- [Work to complete]
#1 Reproduce everything in the Giant Cell Arteritis study entry from "PRO development for Giant Cell Arteritis (GCA)." down to "outcome (PRO) measure.".
#2 Answer these questions from the Giant Cell Arteritis study entry:
(a) What is the study's IRAS ID?
(b) Which organization sponsors the study?
(c) According to the research summary, people of what age are affected by giant cell arteritis?
#3 Write what comes next in the Giant Cell Arteritis study entry, starting after its last sentence.

PRO development for Giant Cell Arteritis (GCA)

  • Research type

    Research Study

  • Full title

    PRO development for Giant Cell Arteritis (GCA). A qualitative study using interviews with patients who have Giant Cell Arteritis to develop a patient reported outcome (PRO) measure.

  • IRAS ID

    217748

  • Contact name

    Joanna Robson

  • Contact email

    Jo.Robson@uwe.ac.uk

  • Sponsor organisation

    University of the West of England

  • Duration of Study in the UK

    1 years, 6 months, 24 days

  • Research summary

    Giant cell arteritis (GCA) is caused by inflammation of the blood vessels of the head and neck in people over 50. It can cause permanent visual loss. Treatment is with high dose steroids, but because of their side effects, new treatments are urgently needed. Such medications must be evaluated and it is vitally important to gain the patient’s perspective on changes in their health status as a part of this process. This is best achieved using patient reported outcome measures (PROMs), which are designed to measure health status in a standard way that is reliable and valid. We aim to develop a disease-specific patient reported outcome measure (PROM) which will accurately and reliably measure whether GCA patients’ symptoms and health-related quality of life are changed by new medications. The development of a new PROM requires the use of mixed methods applied in three distinct phases: Phase 1 - The collection and analysis of qualitative data to inform PROM candidate questions, with additional refinement via cognitive debriefing: Phase 2 – item reduction and determination of underlying PROM scale structure and cross-sectional measurement properties; Phase 3 –longitudinal and comparative analysis/verification of the new PROM’s measurement properties. Phases 2 and 3 involve using quantitative methods within the context of a longitudinal survey.

- [Material supplied]
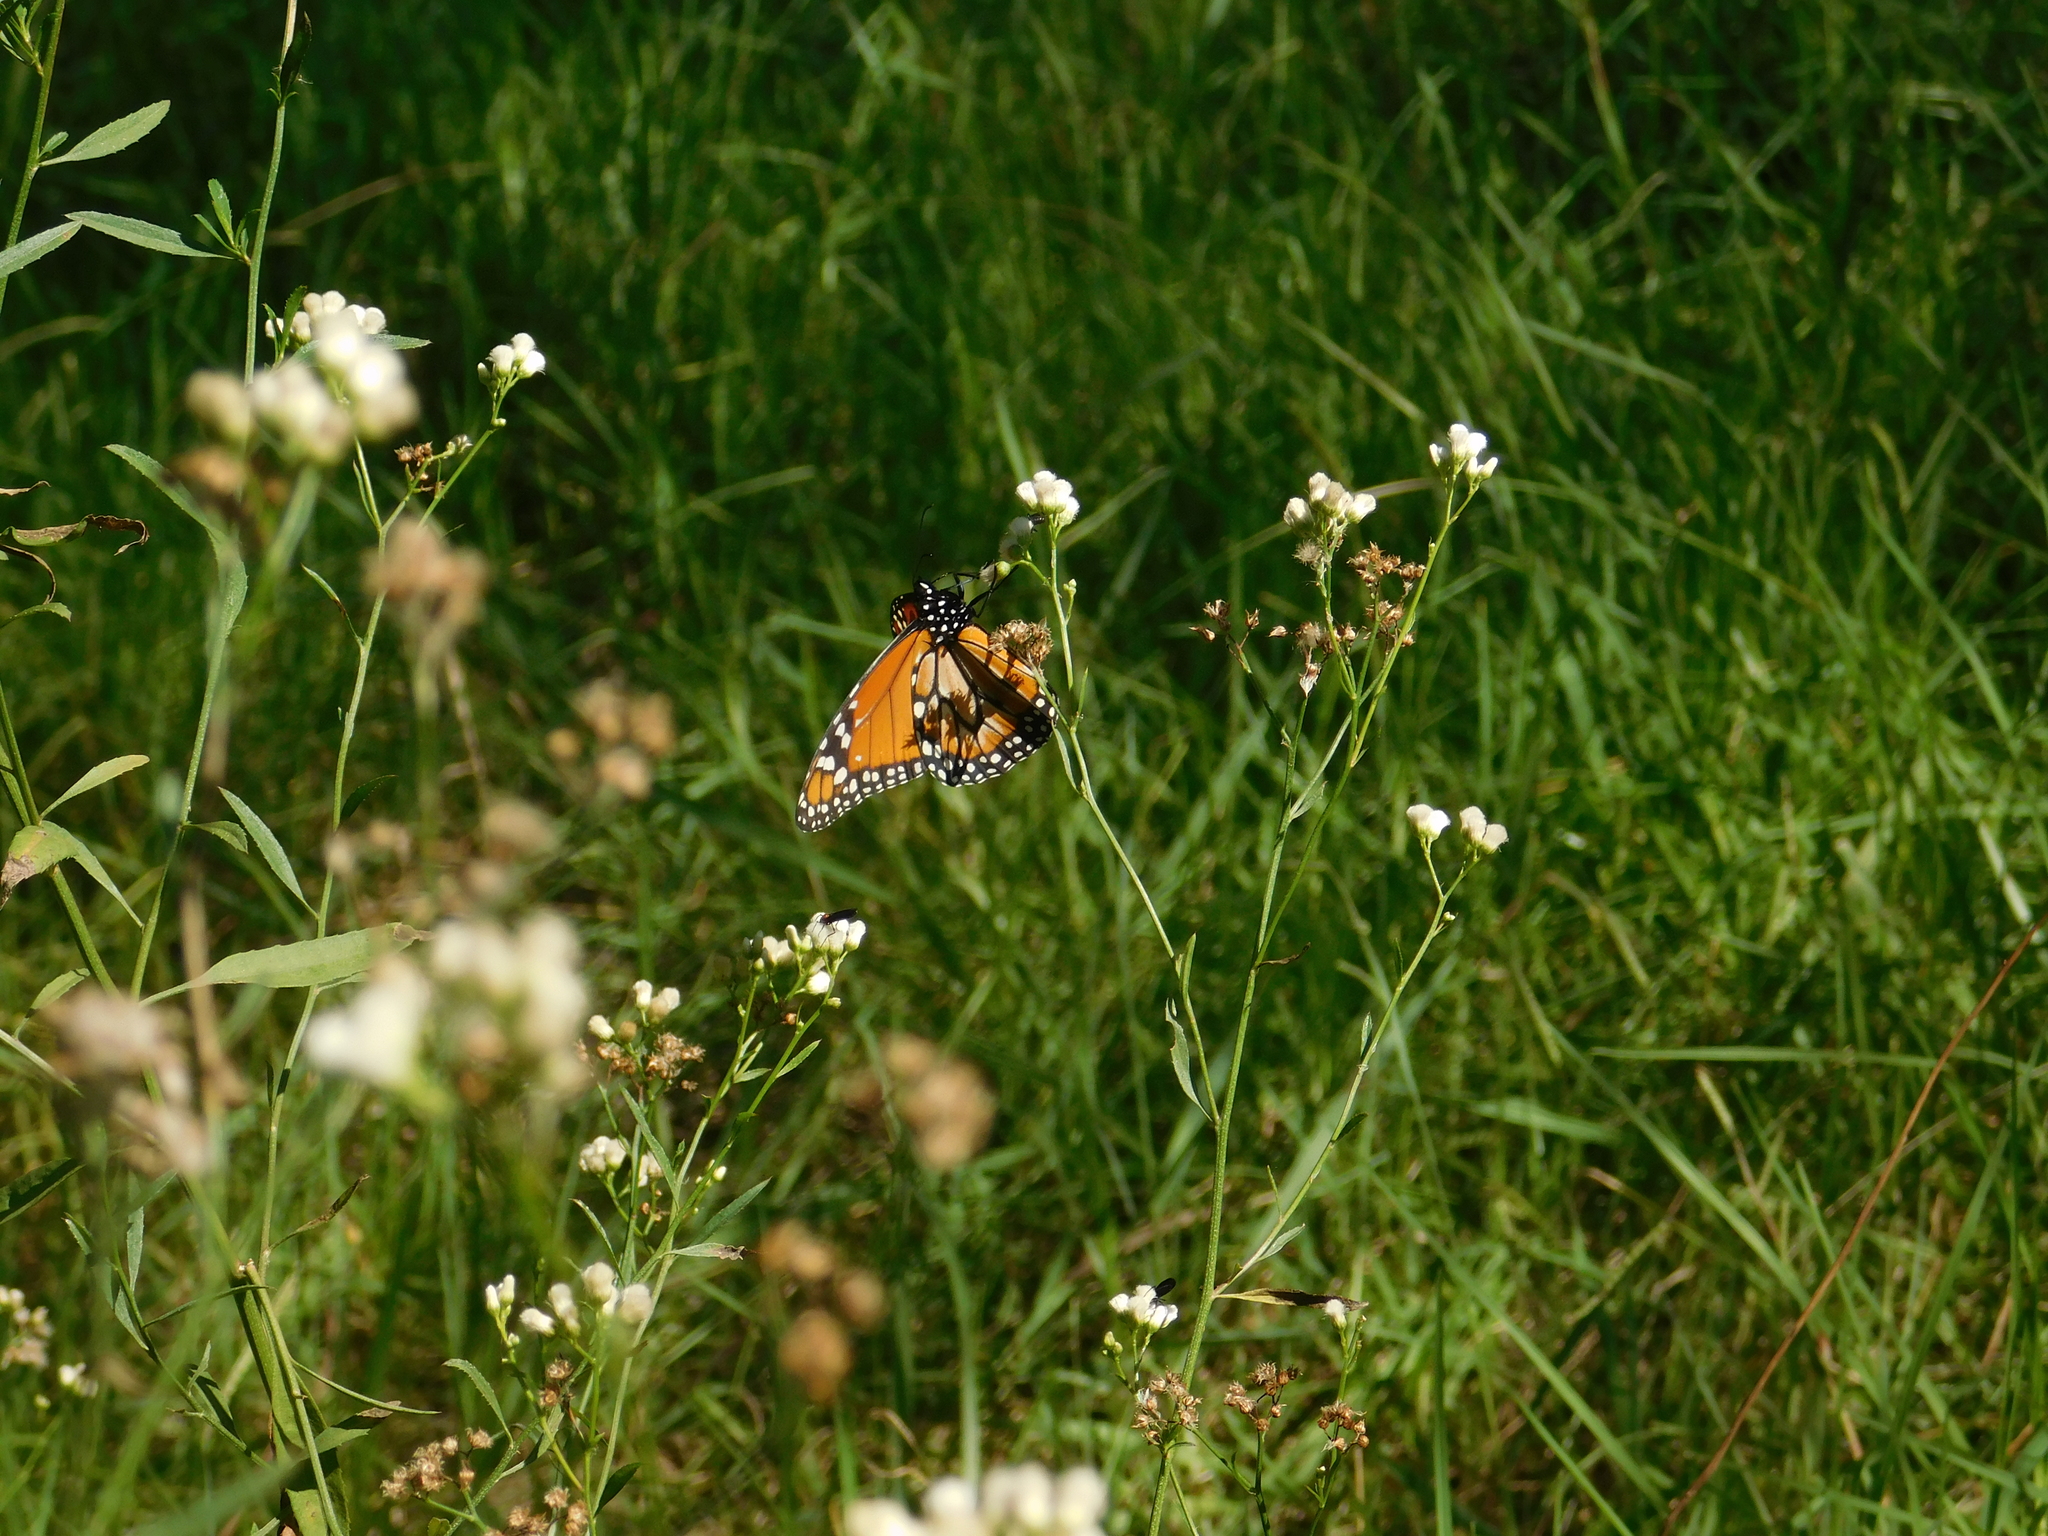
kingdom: Animalia
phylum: Arthropoda
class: Insecta
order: Lepidoptera
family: Nymphalidae
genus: Danaus
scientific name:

- [Answers given]
#1
PRO development for Giant Cell Arteritis (GCA). A qualitative study using interviews with patients who have Giant Cell Arteritis to develop a patient reported outcome (PRO) measure.

#2
(a) 217748
(b) University of the West of England
(c) People over 50

#3
    This study is concerned with the first qualitative study (Phase 1). Results from this study will inform and underpin the more quantitative phases 2 and 3, and highlight the impact on patients of having GCA.
    Methods: Interviewing 20-30 patients to explore the impact of GCA on symptoms and health related quality of life to identify substantive themes of relevance to a PROM and develop draft PROM questions. We will then test their acceptability and whether different patients understand them in the way that is intended. Our steering committee includes patients and researchers.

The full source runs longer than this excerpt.